Prédations sur le Plateau d’Hauteville : le loup dans le viseur
« Il n’y a que le loup qui s’installe sereinement dans l’Ain. » Cette déclaration de Théo Morin, président local des Jeunes Agriculteurs, lors d’un congrès début juin, illustre l’inquiétude croissante des agriculteurs face à l’augmentation des attaques de ce prédateur dans le département. Selon la Direction départementale des territoires (DDT), 25 cas de prédations, dont la responsabilité du loup n’est pas écartée, ont été enregistrés au 2 août 2023. Parmi eux, 20 incidents, soit 80 %, ont eu lieu sur le Plateau d’Hauteville. En réponse, le préfet de l’Ain a mis en place un ensemble de mes pour « mobiliser l’ensemble des leviers prévus par la réglementation ».

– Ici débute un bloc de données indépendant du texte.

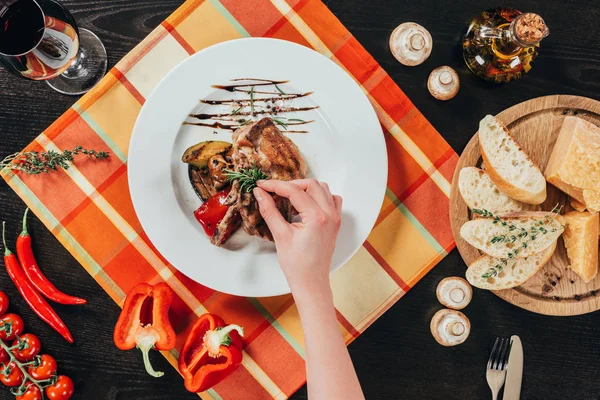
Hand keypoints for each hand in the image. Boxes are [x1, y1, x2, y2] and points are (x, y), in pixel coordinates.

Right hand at [253, 179, 341, 294]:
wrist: (311, 282)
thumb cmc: (297, 265)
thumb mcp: (280, 235)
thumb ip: (269, 210)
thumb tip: (260, 194)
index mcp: (317, 217)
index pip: (294, 191)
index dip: (275, 185)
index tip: (261, 185)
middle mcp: (329, 215)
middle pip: (310, 184)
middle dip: (290, 185)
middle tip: (273, 192)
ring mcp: (335, 218)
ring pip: (322, 189)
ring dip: (305, 189)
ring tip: (288, 199)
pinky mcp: (335, 222)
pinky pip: (331, 200)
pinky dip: (319, 196)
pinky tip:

Des affûts ont été organisés quotidiennement grâce à la collaboration des lieutenants de louveterie et, lorsque nécessaire, de la brigade mobile d’intervention (BMI) de l’Office français de la biodiversité, tout au long du mois de juillet.
Un tir de défense
Un tir de défense a été effectué lors de l’un de ces affûts, alors qu’un loup était en position d’attaque près d’un troupeau, sans toutefois que l’animal ne soit touché. Pour anticiper et protéger les troupeaux, la préfecture et la chambre d’agriculture encouragent les éleveurs à soumettre une déclaration préalable ou une demande d’autorisation de tir lorsque les conditions réglementaires le permettent.
Par ailleurs, le préfet a souligné l’importance d’informer rapidement les éleveurs concernés après chaque prédation confirmée.
À ce jour, aucun loup de la meute du Plateau d’Hauteville n’a été abattu. Toutefois, un tir létal avait été réalisé en avril 2024 à Jujurieux, marquant une première dans l’Ain depuis 70 ans.